Marriott International Inc sees the Asia Pacific market benefiting from a weaker dollar and expects revenue from China and India to stay strong in the coming years, a top official said on Tuesday.

Marriott, which operates hotels under brands including JW Marriott, Ritz-Carlton and Fairfield Inn, plans to add 85,000 to 100,000 rooms worldwide between 2007 and 2010.

Of these, 30,000 will be outside North America, with more than 11,000 rooms being added in China and India alone.

Our fastest growth is coming from Asia and the Middle East, and we see central and South America also growing, said Geoff Garside, Marriott's executive vice president for Asia Pacific.

And we are not really affected by the weaker dollar -- if anything, more Britons and Europeans are travelling to Asia because their currencies are stronger, he said.

Tighter U.S. credit markets are expected to hurt the development pipeline for some hotels, but Asia was not suffering as a result, Garside said on the sidelines of a conference.

There is enough cash in the region, he said.

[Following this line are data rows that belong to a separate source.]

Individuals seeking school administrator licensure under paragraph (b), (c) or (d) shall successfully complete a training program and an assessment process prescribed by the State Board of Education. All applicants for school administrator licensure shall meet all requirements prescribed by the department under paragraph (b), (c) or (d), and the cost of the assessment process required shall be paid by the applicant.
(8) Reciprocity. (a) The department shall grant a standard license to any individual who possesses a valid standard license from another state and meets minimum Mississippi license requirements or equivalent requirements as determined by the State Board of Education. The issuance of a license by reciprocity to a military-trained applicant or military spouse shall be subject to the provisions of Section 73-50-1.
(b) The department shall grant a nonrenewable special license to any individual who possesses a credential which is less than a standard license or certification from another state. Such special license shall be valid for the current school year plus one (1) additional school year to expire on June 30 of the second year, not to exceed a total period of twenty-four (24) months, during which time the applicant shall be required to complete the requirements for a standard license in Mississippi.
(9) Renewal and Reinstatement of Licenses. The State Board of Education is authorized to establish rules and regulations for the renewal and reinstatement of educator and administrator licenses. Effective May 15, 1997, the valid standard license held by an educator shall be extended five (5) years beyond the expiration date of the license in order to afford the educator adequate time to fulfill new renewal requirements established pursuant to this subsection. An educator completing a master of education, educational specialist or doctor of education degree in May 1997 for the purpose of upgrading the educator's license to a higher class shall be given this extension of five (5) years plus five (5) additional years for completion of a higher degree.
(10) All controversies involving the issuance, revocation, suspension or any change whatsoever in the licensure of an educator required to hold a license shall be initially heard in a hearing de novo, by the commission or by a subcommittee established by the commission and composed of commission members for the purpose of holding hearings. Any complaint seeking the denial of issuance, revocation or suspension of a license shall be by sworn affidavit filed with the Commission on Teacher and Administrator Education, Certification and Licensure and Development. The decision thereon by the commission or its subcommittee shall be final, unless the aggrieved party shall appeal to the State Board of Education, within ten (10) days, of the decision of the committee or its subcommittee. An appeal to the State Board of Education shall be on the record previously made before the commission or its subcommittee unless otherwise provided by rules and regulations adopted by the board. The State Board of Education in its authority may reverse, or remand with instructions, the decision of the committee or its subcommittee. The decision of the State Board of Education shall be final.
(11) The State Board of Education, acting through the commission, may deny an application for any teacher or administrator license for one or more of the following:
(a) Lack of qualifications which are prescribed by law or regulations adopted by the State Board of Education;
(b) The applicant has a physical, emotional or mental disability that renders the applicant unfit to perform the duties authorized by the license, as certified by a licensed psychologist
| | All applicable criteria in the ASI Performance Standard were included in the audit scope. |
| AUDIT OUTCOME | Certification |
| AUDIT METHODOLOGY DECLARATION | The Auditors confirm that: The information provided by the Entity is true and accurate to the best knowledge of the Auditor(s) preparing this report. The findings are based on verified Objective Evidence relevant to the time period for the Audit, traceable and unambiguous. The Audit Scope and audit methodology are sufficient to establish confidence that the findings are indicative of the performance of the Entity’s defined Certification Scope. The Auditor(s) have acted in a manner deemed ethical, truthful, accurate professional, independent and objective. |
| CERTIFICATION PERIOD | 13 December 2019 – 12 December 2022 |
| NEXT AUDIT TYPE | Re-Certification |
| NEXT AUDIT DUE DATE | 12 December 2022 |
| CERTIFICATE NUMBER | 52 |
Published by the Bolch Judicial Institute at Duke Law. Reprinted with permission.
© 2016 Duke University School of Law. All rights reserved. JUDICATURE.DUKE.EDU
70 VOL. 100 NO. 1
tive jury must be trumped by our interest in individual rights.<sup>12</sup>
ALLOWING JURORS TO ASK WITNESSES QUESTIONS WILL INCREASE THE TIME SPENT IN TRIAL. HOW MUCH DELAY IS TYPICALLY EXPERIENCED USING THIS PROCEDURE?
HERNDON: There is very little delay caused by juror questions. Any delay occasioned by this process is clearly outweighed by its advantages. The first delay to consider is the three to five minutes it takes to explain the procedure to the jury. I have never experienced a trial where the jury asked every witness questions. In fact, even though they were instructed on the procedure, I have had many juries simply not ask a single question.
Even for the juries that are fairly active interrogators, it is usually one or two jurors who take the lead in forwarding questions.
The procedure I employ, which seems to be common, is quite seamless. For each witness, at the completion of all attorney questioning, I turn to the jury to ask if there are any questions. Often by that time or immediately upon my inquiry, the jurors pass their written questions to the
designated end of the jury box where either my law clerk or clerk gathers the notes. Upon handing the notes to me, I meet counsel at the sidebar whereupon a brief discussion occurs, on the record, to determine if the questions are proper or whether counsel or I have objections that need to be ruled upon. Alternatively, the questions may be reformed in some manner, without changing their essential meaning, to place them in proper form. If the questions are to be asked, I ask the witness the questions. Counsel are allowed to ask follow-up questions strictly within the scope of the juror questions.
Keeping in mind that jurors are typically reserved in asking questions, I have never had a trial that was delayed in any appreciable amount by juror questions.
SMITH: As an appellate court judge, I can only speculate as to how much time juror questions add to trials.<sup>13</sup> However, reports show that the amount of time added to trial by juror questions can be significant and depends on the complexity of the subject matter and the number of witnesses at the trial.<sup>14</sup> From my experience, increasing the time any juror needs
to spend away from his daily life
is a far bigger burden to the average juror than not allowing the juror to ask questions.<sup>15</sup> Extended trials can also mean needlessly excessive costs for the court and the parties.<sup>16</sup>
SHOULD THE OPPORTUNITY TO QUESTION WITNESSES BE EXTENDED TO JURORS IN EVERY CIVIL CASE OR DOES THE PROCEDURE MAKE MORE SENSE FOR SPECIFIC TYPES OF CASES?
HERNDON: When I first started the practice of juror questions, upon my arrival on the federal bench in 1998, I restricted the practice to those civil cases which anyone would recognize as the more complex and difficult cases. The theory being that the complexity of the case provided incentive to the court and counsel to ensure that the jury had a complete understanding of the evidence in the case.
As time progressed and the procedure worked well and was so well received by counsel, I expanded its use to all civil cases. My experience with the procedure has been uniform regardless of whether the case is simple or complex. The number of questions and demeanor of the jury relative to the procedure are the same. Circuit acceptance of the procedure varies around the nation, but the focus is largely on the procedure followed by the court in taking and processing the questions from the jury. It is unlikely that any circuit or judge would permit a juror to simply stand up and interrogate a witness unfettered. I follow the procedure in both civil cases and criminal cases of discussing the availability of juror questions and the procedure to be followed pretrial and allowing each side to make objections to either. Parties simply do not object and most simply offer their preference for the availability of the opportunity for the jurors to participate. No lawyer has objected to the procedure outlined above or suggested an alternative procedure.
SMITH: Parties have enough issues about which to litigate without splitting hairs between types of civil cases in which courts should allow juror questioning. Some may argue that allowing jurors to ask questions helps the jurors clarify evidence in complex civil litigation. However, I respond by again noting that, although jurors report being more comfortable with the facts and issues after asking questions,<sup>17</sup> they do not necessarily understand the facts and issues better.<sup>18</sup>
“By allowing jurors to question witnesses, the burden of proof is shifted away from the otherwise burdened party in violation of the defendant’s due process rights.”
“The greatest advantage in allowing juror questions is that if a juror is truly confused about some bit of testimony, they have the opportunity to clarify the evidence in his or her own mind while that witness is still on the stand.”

Asia-Pacific makes up 35 percent of Marriott's international revenue, and will continue to contribute 35-40 percent, he said.

Marriott, the No. 2 U.S. hotels operator, runs six hotels in India and has 17 more hotels planned, taking its count to 6,000 rooms by 2010. Revenues in India are expected to rise to $150 million in 2007 and to $200 million in 2008, Garside said.

A fast-growing economy and a woefully inadequate supply of hotel rooms have led to strong demand and burgeoning room rates in India, with branded rooms making up less than half an estimated 110,000 rooms in the country.

The Taj Group and the Oberoi group, operated by Indian Hotels Co Ltd and EIH Ltd, dominate the luxury segment, with international firms also entering. More than 100,000 rooms are forecast to be added overall over five years.

In China, where Marriott is adding five properties in Beijing in time for the 2008 Olympics, an increase in supply of rooms may put some pressure on revpar -- or revenue per available room, a key measure of performance -- in the near term, Garside said.

We may see demand taper off a bit in some markets, but it's not going to fall dramatically, he said.

There's so much interest in China, we're not going to have empty hotels on our hands, he said.

Some markets in India, including the cities of Pune, Hyderabad and Chennai, may see a similar situation because several new hotels were being built, he said.

It is a question that we ask constantly: will demand grow as quickly as supply? In some markets it may not, but even if there's a dip, it will only be temporary, Garside said.

The bigger danger was the rising cost of land, which made it harder to conclude deals and delayed development, he said. Marriott has alliances with real estate developers in India including Unitech Ltd, who will own the hotels.

The other danger is that traffic is getting so bad in cities like Shanghai and Mumbai, that guests are not inclined to travel long distances to get to their hotels, he said. (Editing by Ranjit Gangadharan)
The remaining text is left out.